» TEXTO PROPORCIONADO
•••••
En tres oportunidades, mi profesión me llevó hasta Nueva York, la tercera ciudad más habitada del mundo. Vanguardista y cosmopolita, Nueva York no es un lugar fácilmente abordable si uno quiere sacarse el título de turista y mezclarse entre su gente. Este relato –el primero de tres- no respeta el sentido cronológico de una crónica, sino que va y viene como pinceladas desprolijas que narran sensaciones, miradas y vicisitudes de los tres viajes por la ciudad.
Vista de Manhattan desde Brooklyn
Llegar a Nueva York nunca es así de simple. Y mucho menos si es la primera vez que uno aterriza en la gran ciudad. No importa si es de día, de noche, si es invierno o verano. No importa cuántas indicaciones, consejos, planos, información uno tenga, en algún momento la realidad te cachetea para recordarte que ésa no es cualquier ciudad y mucho menos una ciudad fácilmente abordable.
La primera vez que estuve en Nueva York fue en noviembre del 2004. Había conseguido un trabajo como corresponsal free lance y viajaba a cerrar los detalles del nuevo empleo. Eso en la formalidad. En la realidad quería ver Nueva York, caminar sus calles, estar en la capital del mundo. Y esa era mi oportunidad.
A penas bajé del avión me esperaba un taxista, originario de la India que no hablaba bien inglés y me decía una y otra vez antes de guiarme hasta el auto: “your lame, plis”. ¿Mi qué? Al cabo de unos instantes entendí que quería saber mi nombre (your Name). Como lo vi decidido encarar hacia la salida, le expliqué que debíamos esperar a otra persona que venía de Brasil pero no me entendió y después de 20 minutos por la autopista, debimos volver a buscarla.
•••••
» EXTRACTO DE DATOS
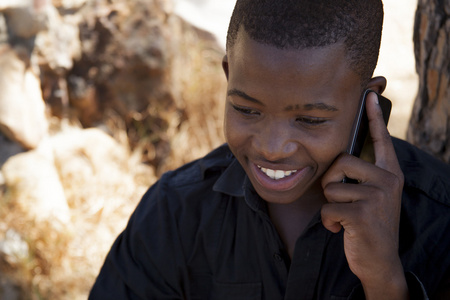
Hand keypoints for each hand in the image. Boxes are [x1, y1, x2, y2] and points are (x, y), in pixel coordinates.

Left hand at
•••••
» ACTIVIDADES
**1)** Traduce al inglés esta oración del relato sobre Nueva York: "La primera vez que estuve en Nueva York fue en noviembre del 2004."
**2)** Escribe la parte que sigue del relato sobre Nueva York a partir de su última oración.

» RESULTADOS DEL EJERCICIO
**1)** The first time I was in New York was in November 2004.

**2)**
Lo siguiente fue desopilante. La operadora de la empresa de taxis llamó al celular del taxista y como éste no le entendía, me pasó el teléfono a mí para que yo le tradujera. Muy amable la señora me “ordenó” que volvieramos y escribiera en un papel el nombre de la compañía que nos había contratado porque nadie tenía el nombre de la chica. Yo misma tuve que bajar con el cartel mientras el taxista nos esperaba en el auto. No hacía una hora que había bajado del avión y ya podía sentir la explotación laboral.
El trayecto hasta el hotel fue casi un tour por la ciudad. Nuestro destino era la 29 y Madison Av, pero el taxista interpretó el número 29 de la avenida Madison y allí fuimos a parar. Ahí aprendí que la intersección de dos calles es 29 “street” con Madison Av. Paseamos un buen rato. Eran casi las ocho de la mañana de un lunes frío de Noviembre con un sol precioso, pero que a penas lograba infiltrar sus rayos entre tantos rascacielos.
Central Park en Otoño
En el segundo viaje, agosto del 2006, ya no me esperaba ningún remis y tampoco iba sola: me acompañaban Chiristian y Olivia, de nueve meses. La excusa era una convención organizada por la misma empresa. La realidad, la familia también quería conocer Manhattan.
La nota la dimos a penas bajamos del avión. Valijas en mano íbamos directo al taxi cuando un metro antes de salir a la calle paramos -sin saber por qué- en una fila donde algunas personas hacían pasar sus valijas por rayos X. Tan sensibilizados estábamos con los controles (no recuerdo que atentado terrorista amenazaba la paz de mundo por esos días) que sin pensarlo hice la fila y voluntariamente le dí la valija al empleado que las metía en una manga sin fin.
- ¿Dónde retiro la valija?, le pregunto.
- Cuando aterrice.
- Yo acabo de aterrizar.
- ¿Y qué conexión tiene?.
- Ninguna, me quedo acá en Nueva York.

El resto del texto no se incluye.